1. Dec 6, 2004

### Beretta

I did solve this differential equation (x^4)y'''' + 6x^3y''' + 9x^2 + 3xy' + y = 0 using Cauchy Euler Equation. I got X^m (m^2 + 1)^2 = 0
I'm not sure how to get the roots of (m^2 + 1)^2. In my calculation I got
m = -i, +i, -i, +i when I put m^2 = -1. In the book they have m = (+-) (squar(-4))/2 = (+-)2i. I don't know how they get this result. Any way, according to their result:
y = c1 cos(in x) + c2 sin (lnx) + c3 ln x cos(lnx) + c4 ln x sin (lnx).

According to mine:

y = c1 cos(in x) + c2 sin (lnx) + c3 cos(lnx) + c4 sin (lnx).

Where did they get the ln x before the last cos(ln x) and sin(ln x) from?

2. Dec 6, 2004

### HallsofIvy

That's very peculiar.

Yes, the "characteristic equation" reduces to (m2+ 1)2= 0 which has m= i and -i as double roots.

You say your text gives the roots as 2i and -2i but then the "2"s do not show up in the book's solution to the equation???

Remember how, in an equation with constant coefficients, if your characteristic equation had multiple roots, you had to multiply by "x" to get a new, independent solution? Same thing here except that it is ln x you multiply by.

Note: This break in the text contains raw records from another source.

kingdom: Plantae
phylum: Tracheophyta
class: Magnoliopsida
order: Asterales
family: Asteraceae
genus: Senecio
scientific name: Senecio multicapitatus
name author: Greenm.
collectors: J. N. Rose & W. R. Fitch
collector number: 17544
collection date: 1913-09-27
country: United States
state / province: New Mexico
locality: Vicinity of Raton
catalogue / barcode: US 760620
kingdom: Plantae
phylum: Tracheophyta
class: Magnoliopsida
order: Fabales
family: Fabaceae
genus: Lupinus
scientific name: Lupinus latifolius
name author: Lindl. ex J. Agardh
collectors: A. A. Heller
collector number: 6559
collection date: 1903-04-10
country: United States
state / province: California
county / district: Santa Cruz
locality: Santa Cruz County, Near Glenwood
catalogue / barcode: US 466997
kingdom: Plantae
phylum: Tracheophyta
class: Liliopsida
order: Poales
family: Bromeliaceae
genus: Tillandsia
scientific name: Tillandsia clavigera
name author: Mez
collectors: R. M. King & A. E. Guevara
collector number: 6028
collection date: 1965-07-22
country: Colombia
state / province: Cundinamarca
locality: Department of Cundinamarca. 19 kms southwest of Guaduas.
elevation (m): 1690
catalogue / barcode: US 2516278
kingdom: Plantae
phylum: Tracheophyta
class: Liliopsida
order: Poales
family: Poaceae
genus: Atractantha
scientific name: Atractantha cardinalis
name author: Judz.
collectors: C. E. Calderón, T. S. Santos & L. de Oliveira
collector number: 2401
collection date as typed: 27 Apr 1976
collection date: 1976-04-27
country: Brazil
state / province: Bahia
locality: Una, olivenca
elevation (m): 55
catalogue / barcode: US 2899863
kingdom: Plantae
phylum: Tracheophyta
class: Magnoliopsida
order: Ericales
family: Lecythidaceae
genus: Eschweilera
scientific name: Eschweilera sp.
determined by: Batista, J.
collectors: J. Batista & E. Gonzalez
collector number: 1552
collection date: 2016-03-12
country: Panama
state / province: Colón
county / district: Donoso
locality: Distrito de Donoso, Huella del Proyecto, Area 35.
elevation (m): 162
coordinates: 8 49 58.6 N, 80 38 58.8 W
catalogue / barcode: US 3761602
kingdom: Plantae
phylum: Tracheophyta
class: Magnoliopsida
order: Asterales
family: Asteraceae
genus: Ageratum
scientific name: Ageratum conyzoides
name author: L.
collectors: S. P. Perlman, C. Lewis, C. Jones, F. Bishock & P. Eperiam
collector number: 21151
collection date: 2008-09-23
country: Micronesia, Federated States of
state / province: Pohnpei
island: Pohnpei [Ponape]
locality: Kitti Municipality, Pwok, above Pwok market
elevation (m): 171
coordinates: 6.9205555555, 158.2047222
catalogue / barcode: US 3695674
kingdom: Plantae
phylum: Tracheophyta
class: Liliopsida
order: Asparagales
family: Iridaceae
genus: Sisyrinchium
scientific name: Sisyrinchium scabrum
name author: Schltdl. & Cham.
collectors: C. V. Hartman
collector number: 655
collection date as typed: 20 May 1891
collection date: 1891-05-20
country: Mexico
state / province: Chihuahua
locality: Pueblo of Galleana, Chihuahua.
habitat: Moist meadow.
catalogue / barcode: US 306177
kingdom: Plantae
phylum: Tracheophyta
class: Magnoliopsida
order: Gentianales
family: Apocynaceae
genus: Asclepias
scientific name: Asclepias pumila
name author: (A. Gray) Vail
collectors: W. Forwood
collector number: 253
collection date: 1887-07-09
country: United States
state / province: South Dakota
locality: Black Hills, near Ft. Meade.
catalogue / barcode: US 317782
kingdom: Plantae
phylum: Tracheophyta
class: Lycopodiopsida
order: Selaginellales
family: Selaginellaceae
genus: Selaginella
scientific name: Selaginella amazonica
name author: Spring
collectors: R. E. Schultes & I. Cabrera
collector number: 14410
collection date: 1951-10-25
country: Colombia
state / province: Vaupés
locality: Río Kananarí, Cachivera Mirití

The reason for that is this: if you let t= ln x, then dy/dx= (dy/dt)(dt/dx)= (1/x)dy/dt so that x dy/dx becomes just dy/dt. The same thing happens to the other derivatives so the the "Euler-type" equation becomes an equation with constant coefficients. That new equation turns out to have exactly the same characteristic equation, (m2+ 1)2= 0 so that the characteristic roots are still i, -i, i, -i. That means the general solution, in terms of t, is
y(t)= C1cos(t)+ C2sin(t)+ C3t cos(t)+ C4t sin(t).

Putting t= ln(x) back in,
y(x)= C1cos(ln(x))+ C2sin(lin(x))+ C3ln(x) cos(ln(x))+ C4ln(x) sin(ln(x)).

3. Dec 22, 2004

### noppakhuns

The four solutions have to be linearly independent and you may prove the solutions for characteristic equations with repeated roots by reducing the order. Set up the condition as you know the first solution for a homogeneous equation, then solve for another by using y2=u(x)y1, substute in and solve for u(x), you get a nice y2=xe^rx, where r is arepested root from characteristic equation.